Kathleen Sgamma, the president of the alliance, said Biden is going beyond his authority.
“The law is clear. Presidents don’t have authority to ban leasing on public lands. All Americans own the oil and natural gas beneath public lands, and Congress has directed them to be responsibly developed on their behalf. Drying up new leasing puts future development as well as existing projects at risk. President Biden cannot simply ignore laws in effect for over half a century,” she said.
“Biden’s ban is an overreach meant to satisfy the environmental left, but it would seriously harm the livelihoods of tens of thousands of westerners and put at risk millions more as state services become unfunded.”
Sgamma said the ripple effects of Biden’s executive order are vast.
“Furthermore, the Biden ban puts at risk national parks and public lands funding less than a year after Congress passed the Great American Outdoors Act and directed $1.3 billion annually in oil and natural gas leasing and production revenue into conservation. The Land and Water Conservation Fund (LWCF) is likewise at risk as it depends on federal offshore oil and natural gas,” she said.
“By targeting the industry, the president is risking the $8.8 billion in conservation revenue streams that otherwise are available from a stable federal oil and natural gas program.
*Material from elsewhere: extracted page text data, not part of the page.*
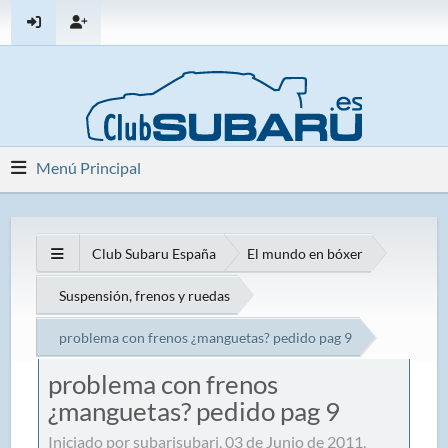
Menú Principal
Club Subaru España
El mundo en bóxer
Suspensión, frenos y ruedas
problema con frenos ¿manguetas? pedido pag 9
problema con frenos
¿manguetas? pedido pag 9
Iniciado por subarisubari, 03 de Junio de 2011,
The president just created a gap in conservation funding that he likely hasn’t even considered, just as he hasn’t considered the sacrifice of nearly 58,700 western livelihoods every year this ban continues.”
A 2020 report from Timothy J. Considine, a professor of energy economics at the University of Wyoming, said Wyoming, New Mexico, Colorado, Utah, Montana, North Dakota, California and Alaska stand to suffer vast economic consequences from a moratorium.
“During the 2021-2025 period, the average annual losses in drilling investment under a lease moratorium are $2.625 billion and $2.311 billion in New Mexico and Wyoming, respectively,” Considine wrote.
The longer the moratorium lasts, the worst the damage becomes, according to Considine.
“Overall, the leasing moratorium reduces oil and gas investment in the study region by $34.1 billion cumulatively over the near term (2021-2025) and these losses build over time, reaching $164.5 billion from 2036 to 2040,” he wrote.
Considine estimated that if the moratorium were to last five years, “The total average annual value of oil and gas production lost under a moratorium on federal leases is $5.5 billion.”
The states in which drilling on federal land is an important part of the economy will suffer greatly, he said.
“Under the leasing moratorium, oil and tax revenues fall $1.6 billion per year during the first five years. The lost tax revenue in New Mexico alone is estimated to average $946 million per year, ” he wrote.
Considine also pushed back against the notion that ending drilling on federal lands will have a positive global impact.
“Advocates of restricting oil and gas development on federal lands argue that greenhouse gas emissions would be reduced. This position is debatable because foreign nations, such as Saudi Arabia or Russia, could easily replace the lost production and probably with greater environmental impact than American oil producers,” he wrote.
“Even if one assumes that there would be no supply response and emissions are reduced, the question becomes at what cost are these emission reductions achieved?”